In the entries below, find the line with "neck: (469, 441)" and print exactly every line from there up to and including the line with "left hip: (417, 155)", with no other lines.
───── DATA TO EXAMINE
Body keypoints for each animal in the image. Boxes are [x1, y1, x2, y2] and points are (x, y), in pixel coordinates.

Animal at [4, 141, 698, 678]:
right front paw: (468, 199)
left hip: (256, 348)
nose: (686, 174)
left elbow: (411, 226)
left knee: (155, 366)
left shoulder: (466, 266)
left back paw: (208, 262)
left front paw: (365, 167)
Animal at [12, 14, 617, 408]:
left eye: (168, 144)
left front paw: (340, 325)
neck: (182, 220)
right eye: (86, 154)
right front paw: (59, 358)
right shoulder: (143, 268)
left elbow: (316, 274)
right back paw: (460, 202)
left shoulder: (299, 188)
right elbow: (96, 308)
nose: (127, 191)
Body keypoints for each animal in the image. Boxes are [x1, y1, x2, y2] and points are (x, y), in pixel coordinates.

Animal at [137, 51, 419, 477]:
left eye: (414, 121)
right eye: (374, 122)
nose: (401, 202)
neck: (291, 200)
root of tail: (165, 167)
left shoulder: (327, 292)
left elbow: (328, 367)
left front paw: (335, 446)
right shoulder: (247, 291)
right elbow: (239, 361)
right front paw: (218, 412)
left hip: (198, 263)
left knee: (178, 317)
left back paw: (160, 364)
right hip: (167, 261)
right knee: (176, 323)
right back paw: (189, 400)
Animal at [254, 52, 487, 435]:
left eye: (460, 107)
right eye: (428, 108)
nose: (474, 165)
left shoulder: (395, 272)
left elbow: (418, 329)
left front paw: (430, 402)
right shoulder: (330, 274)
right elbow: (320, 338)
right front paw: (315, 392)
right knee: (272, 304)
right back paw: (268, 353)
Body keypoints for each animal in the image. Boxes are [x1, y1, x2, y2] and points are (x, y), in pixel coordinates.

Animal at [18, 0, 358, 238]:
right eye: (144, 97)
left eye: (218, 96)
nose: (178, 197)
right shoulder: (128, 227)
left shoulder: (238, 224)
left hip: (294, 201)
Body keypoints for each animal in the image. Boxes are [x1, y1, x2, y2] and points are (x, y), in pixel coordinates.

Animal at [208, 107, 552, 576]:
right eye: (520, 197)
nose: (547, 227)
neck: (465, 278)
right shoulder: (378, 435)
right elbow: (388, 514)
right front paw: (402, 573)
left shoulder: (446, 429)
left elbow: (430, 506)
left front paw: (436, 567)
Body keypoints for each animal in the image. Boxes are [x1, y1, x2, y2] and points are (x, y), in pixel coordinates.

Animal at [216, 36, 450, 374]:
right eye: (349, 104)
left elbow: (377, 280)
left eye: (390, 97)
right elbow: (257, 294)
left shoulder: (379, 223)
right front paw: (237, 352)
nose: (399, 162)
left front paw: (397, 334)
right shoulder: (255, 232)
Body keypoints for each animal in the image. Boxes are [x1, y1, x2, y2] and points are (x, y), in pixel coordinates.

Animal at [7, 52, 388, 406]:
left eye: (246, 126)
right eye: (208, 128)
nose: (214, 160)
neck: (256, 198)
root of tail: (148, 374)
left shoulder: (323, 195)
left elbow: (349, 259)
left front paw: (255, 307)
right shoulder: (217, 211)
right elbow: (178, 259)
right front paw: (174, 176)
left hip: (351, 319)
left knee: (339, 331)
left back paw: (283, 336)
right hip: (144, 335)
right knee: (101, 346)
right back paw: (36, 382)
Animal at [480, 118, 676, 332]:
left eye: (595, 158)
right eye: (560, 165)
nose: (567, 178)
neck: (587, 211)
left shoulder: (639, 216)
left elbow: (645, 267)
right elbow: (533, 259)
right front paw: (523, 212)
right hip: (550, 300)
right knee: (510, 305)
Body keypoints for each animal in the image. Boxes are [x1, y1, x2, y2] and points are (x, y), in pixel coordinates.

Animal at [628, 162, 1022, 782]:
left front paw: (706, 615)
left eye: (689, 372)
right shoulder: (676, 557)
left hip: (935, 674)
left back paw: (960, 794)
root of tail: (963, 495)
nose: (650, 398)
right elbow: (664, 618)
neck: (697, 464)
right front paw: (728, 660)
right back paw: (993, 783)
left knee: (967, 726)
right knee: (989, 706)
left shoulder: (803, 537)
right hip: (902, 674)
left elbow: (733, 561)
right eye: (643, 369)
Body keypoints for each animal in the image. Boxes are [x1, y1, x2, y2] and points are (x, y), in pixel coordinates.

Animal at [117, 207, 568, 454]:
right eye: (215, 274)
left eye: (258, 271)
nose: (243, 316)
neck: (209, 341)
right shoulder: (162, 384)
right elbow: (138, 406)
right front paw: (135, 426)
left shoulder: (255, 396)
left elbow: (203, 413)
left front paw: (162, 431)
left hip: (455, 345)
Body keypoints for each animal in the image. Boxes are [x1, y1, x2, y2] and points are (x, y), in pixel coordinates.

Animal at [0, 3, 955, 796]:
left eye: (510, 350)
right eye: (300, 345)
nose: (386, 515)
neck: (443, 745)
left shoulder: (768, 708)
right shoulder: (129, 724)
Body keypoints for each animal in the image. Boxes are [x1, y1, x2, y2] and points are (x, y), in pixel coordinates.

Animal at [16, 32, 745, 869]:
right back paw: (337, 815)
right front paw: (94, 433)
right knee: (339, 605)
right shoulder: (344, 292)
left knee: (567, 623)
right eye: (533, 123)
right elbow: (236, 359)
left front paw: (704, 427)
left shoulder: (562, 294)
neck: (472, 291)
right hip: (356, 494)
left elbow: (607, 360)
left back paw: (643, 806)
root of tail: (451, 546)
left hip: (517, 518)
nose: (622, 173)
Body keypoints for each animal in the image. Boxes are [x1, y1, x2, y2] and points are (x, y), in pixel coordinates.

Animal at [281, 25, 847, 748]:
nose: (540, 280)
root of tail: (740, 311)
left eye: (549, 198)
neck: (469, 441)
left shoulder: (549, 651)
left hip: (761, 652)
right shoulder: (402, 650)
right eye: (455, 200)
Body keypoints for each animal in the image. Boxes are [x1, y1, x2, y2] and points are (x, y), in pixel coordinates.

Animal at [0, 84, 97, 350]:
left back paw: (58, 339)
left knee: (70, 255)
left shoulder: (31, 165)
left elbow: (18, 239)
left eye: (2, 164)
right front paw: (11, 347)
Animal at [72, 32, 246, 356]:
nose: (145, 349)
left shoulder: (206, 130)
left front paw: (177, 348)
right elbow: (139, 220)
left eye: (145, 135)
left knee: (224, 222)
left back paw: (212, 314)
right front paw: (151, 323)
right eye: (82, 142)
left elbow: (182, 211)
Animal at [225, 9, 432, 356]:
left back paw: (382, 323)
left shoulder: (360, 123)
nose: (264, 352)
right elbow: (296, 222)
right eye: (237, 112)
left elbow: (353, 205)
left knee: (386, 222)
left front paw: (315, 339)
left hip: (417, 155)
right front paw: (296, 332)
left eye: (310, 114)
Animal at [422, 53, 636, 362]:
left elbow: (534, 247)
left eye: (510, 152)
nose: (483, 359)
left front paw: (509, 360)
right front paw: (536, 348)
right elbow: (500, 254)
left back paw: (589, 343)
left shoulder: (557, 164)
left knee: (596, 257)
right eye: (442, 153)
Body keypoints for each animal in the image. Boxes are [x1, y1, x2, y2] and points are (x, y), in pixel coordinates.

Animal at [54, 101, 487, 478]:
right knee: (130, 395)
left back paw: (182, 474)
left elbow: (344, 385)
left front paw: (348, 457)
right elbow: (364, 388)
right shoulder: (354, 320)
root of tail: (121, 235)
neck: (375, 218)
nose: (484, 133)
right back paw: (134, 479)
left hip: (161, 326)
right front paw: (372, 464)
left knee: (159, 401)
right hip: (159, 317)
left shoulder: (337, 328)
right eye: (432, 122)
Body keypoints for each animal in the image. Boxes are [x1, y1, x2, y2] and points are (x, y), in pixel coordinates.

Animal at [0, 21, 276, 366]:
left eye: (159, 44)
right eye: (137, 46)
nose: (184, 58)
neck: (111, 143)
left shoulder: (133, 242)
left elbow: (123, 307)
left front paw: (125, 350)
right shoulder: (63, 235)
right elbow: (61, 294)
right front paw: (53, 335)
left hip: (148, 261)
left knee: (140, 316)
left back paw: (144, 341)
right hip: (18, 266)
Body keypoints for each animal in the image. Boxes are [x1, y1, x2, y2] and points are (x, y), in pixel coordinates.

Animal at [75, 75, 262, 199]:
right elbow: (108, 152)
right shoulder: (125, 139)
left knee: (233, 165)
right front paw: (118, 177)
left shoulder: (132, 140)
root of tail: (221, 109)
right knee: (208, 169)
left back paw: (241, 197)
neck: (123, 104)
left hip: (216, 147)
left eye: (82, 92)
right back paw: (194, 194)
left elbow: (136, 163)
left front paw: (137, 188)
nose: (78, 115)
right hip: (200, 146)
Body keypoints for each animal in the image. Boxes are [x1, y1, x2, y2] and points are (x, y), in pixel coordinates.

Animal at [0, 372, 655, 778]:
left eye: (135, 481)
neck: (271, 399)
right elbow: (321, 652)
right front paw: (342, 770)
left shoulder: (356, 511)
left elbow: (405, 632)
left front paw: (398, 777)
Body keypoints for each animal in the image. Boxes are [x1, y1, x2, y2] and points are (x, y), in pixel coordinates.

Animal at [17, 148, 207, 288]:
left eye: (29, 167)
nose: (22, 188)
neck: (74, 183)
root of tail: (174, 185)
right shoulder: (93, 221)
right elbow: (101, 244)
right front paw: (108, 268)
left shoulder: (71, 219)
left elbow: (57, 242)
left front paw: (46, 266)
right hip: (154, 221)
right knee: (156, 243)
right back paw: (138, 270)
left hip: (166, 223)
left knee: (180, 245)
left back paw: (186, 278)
──────────
## SOLUTION FOR THIS EXERCISE
neck: (469, 441)
left shoulder: (549, 651)
left hip: (761, 652)
right shoulder: (402, 650)
right eye: (455, 200)
Body keypoints for each animal in the image. Boxes are [x1, y1, x2, y2] and points are (x, y), in pixel coordinates.

Animal at [0, 84, 97, 350]:
left back paw: (58, 339)
left knee: (70, 255)
left shoulder: (31, 165)
left elbow: (18, 239)
left eye: (2, 164)
right front paw: (11, 347)
Animal at [72, 32, 246, 356]:
nose: (145, 349)
left shoulder: (206, 130)
left front paw: (177, 348)
right elbow: (139, 220)
left eye: (145, 135)
left knee: (224, 222)
left back paw: (212, 314)
right front paw: (151, 323)
right eye: (82, 142)
left elbow: (182, 211)
Animal at [225, 9, 432, 356]:
left back paw: (382, 323)
left shoulder: (360, 123)
nose: (264, 352)
right elbow: (296, 222)
right eye: (237, 112)
left elbow: (353, 205)
left knee: (386, 222)
left front paw: (315, 339)
left hip: (417, 155)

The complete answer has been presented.